Another aspect of this debate is also worrisome. Conservatives tend to argue for trying accused terrorists in military tribunals. That goes with a long-standing tradition among conservatives of being distrustful of our court system. They accuse our courts of “coddling criminals” and releasing dangerous persons back into the community. Here again, our court system has been criticized for not protecting us. There is no interest in justice or judicial fairness, or in the protection of the individual rights of all.

This denigration of our court system – one of the most spectacular accomplishments of our political tradition – in favor of military courts constitute an ominous inclination to prefer authoritarian establishments to those of a free society.

In any society there tend to be tensions between the need for security and the protection of individual rights. Our society has traditionally been careful to protect individual rights, not to be sure all citizens, but of a larger number than are protected in many other societies. We can take some pride in our efforts to respect individual rights.

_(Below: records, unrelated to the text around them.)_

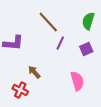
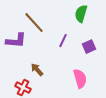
green semicircle: (88, 21) -> (81, 14), moved
brown line: (48, 22) -> (34, 23), moved

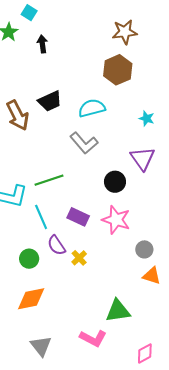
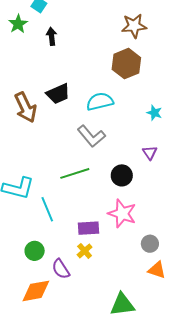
purple triangle: (143, 158) -> (150, 153), size x0.6
green line: (49, 180) -> (75, 173), moved
purple rectangle: (78, 217) -> (89, 228), moved, turned -30
purple semicircle: (56, 245) -> (61, 269), moved

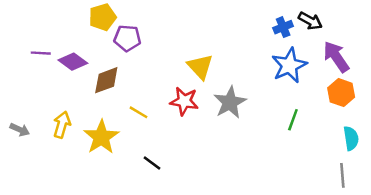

The serious effect of terrorism is that we are much more frightened and therefore much more willing to sacrifice individual rights and established legal procedures for our security. It is the utmost importance for all of us to recover our equanimity, to recover our confidence in our traditional institutions and to see that, while terrorism is a threat, it is a much smaller threat than most people think. We are pretty secure in the society and do not need to sacrifice our freedoms and rights for the sake of security.

Terrorism wins when we weaken our freedoms and rights.